== Problem details ==
Copy exactly the lines of the material below that run from the one containing "tous les accepter" through the one containing "14 Août 2013". Copy no other lines.
━━━ Records shown ━━━
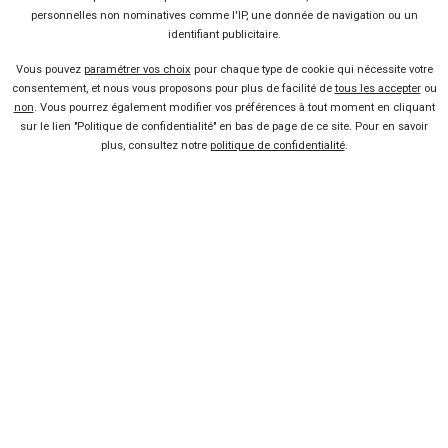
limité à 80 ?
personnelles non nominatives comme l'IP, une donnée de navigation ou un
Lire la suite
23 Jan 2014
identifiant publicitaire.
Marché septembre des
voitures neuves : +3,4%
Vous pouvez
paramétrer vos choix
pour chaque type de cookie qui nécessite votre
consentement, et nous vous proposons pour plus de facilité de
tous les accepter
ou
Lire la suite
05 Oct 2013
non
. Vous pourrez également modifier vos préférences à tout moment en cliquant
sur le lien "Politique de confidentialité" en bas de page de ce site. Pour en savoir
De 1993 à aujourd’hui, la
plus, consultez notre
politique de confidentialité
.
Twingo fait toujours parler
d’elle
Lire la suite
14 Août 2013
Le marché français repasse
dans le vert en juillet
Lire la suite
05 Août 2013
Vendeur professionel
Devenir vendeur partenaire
━━━
━━━ Records shown ━━━
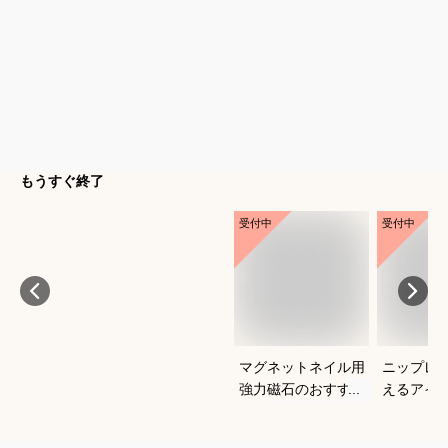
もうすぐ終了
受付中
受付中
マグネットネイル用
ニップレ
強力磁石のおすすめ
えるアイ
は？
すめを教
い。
━━━
== Solution to this exercise ==
tous les accepter
ou
Lire la suite
05 Oct 2013
non
. Vous pourrez également modifier vos préférences à tout moment en cliquant
sur le lien "Politique de confidentialité" en bas de page de ce site. Pour en savoir
De 1993 à aujourd’hui, la
plus, consultez notre
politique de confidentialité
.
Twingo fait toujours parler
d’elle
Lire la suite
14 Août 2013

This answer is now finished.